外務省の声明には、「1月13日のイスラエル外務省の声明に関して、私たちは、ウクライナがあらゆる形の不寛容と反ユダヤ主義を断固として非難していること、政権機関はあらゆるレベルでその発現との闘いの努力を行なっていることを強調する。それは、影響力のある国際機関、NGOによっても認められているし、イスラエルのディアスポラ省も認めている。このような評価は、ウクライナのユダヤ・コミュニティや国内人権保護NGOのデータとも一致している」と指摘されている。
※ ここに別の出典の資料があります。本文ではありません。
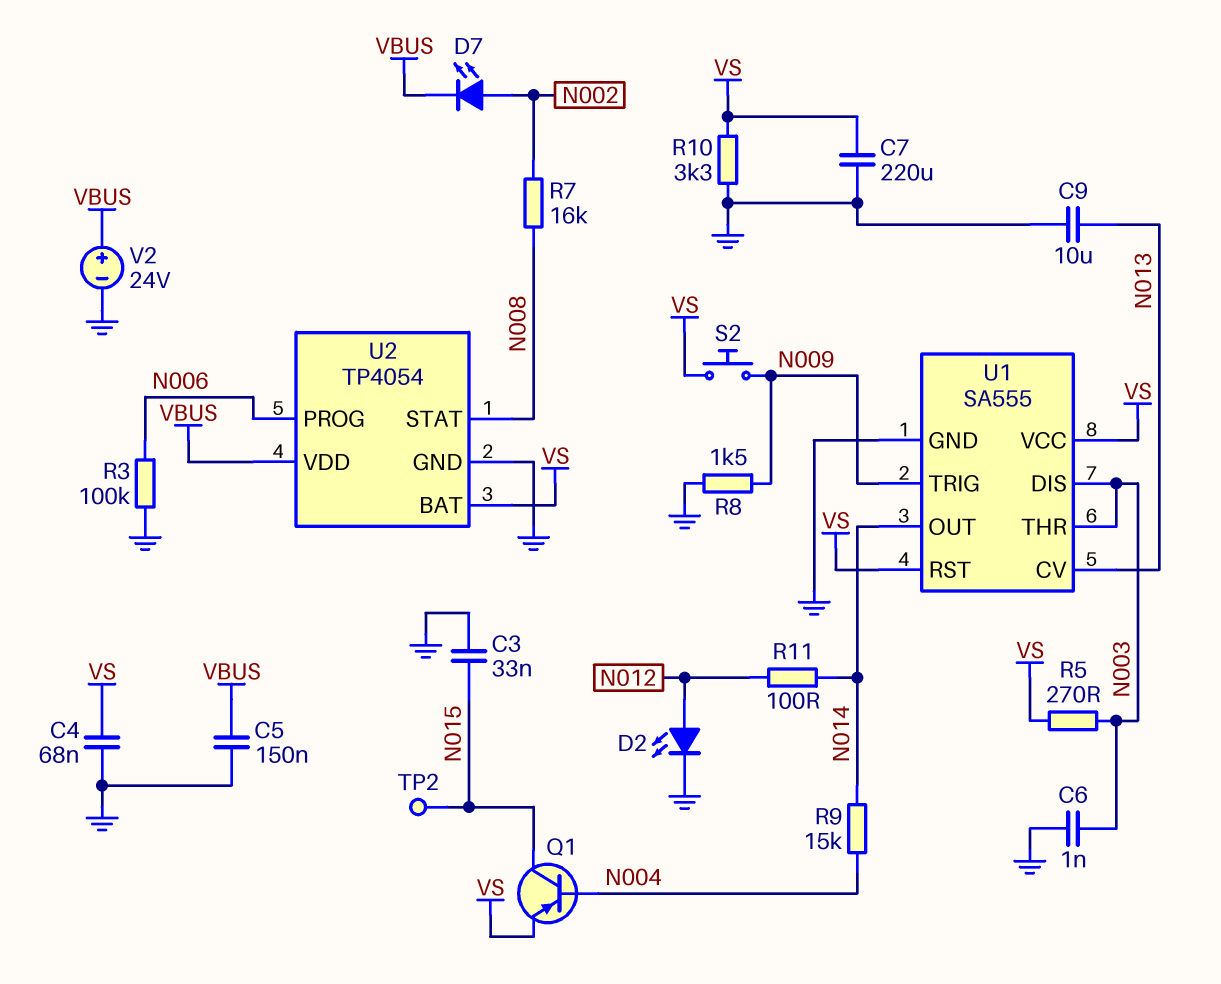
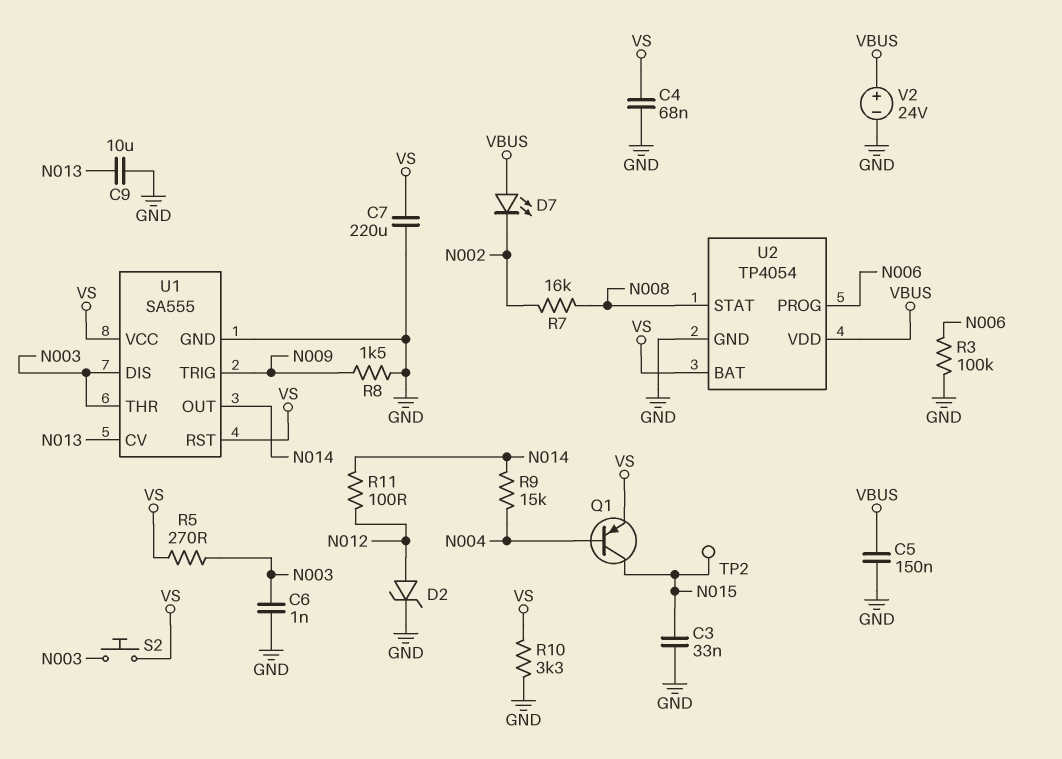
D2: LED (A N012, K GND) -> zener (A N012, K GND)
D7: LED (A N002, K VBUS) -> LED (A VBUS, K N002)
S2: button (N009, VS) -> button (N003, VS)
外務省はまた、ウクライナにおけるホロコーストの悲劇に関する歴史追記憶が維持されることと、ウクライナの独立のために闘うも、ソ連邦のプロパガンダにより侮辱されてきた人々などの歴史的正義が回復されることは、今後もウクライナの国政における重要な方針であり続けると強調した。
声明には、「私たちは、文明的国家は全ての亡くなった人々への追悼の原則から行動すべきであり、この分野の議論は歴史家や専門家のレベルで進められるものであり、政治家が行なうものではないことを改めて強調する」と書かれている。
これに先立ち、13日、イスラエルの外務省は、ウクライナにおける民族主義運動の思想家の賞賛を非難し、これら人物を「ホロコーストの際のユダヤ人殺害に責任ある者たち」と指摘する声明を発出していた。
また、1月2日には、ジョエル・リオン駐ウクライナ・イスラエル大使とバルトシュ・ツィホツキー駐ウクライナ・ポーランド大使が、ウクライナの地域レベルで「永遠に非難されるべき」歴史的出来事や人物への賞賛が行なわれているとして、懸念を表明する共同声明を発出していた。
両大使は、具体的に、リヴィウ州議会にて、ウクライナ民族主義者組織のアンドリー・メリニク、作家イヴァン・リーパ氏その息子ユーリー・リーパを追悼・賞賛する決議が採択されたこと、キーウ市行政府の建物にウクライナ民族主義者組織を率いたステパン・バンデラ氏の肖像画が掲げられたことを挙げて非難していた。
これに対して、1月9日、ヘンナジー・ナドレンコ駐イスラエル・ウクライナ大使は、イスラエル外務省に対して、駐ウクライナ・イスラエル大使による立場が非生産的であると主張していた。
同時に、ウクライナ外務省は、あらゆる民、あらゆる国が、自国の英雄を独立して定め、称えるものであり、ウクライナ民族の記憶の回復・維持は国政の優先課題の一つであると発表していた。